Architectural firms use them to display, for example, proposed buildings and landscapes, while engineers use models as designs for new devices, vehicles and structures.
Does the application of artificial intelligence 3D drawings need time?
3D models usually take some time to produce – from a few hours to a few days. Artificial intelligence like Point-E could change that if the kinks are worked out one day, and OpenAI makes a respectable profit doing so.
The question is what kind of intellectual property disputes may arise over time. There is a huge market for 3D models.
With several online marketplaces, including CGStudio and CreativeMarket, that allow artists to sell the content they’ve created.

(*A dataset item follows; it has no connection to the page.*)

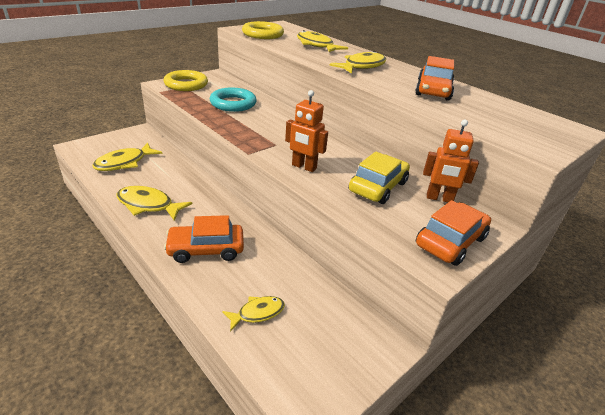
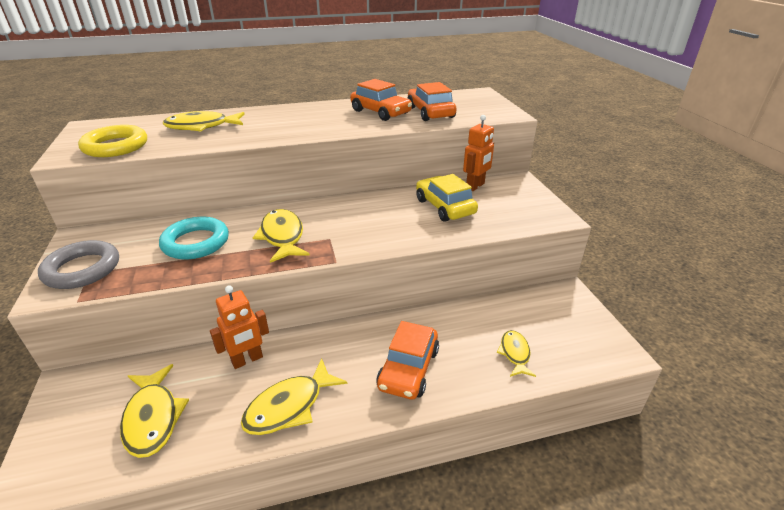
camera: 60 degrees left, 0 degrees up
(186, 84) = (82, 269): yellow ring -> grey ring
(304, 167) = (388, 234): orange robot -> orange robot (247, 360)
(362, 66) = (294, 122): yellow fish -> yellow fish (282, 236)
(450, 241) = (530, 202): orange car -> orange car (430, 112)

If Point-E can make its way and its models to market, model artists may protest, pointing to evidence that modern generative AI borrows heavily from its training data — existing 3D models, in the case of Point-E.
Like DALL-E 2, Point-E does not credit any of the artists who influenced its generations.
But OpenAI will leave this issue for another day. Neither the Point-E paper nor the GitHub page makes any mention of copyright in the 3D drawing AI application.
This is for researchers that they They expect Point-E to have problems othersuch as biases inherited from training data and a lack of guarantees about which models can be used to create “dangerous things”.
Perhaps that’s why they’re keen to describe Point-E as a “starting point” that they hope will inspire “further work” in the field of text-to-3D synthesis.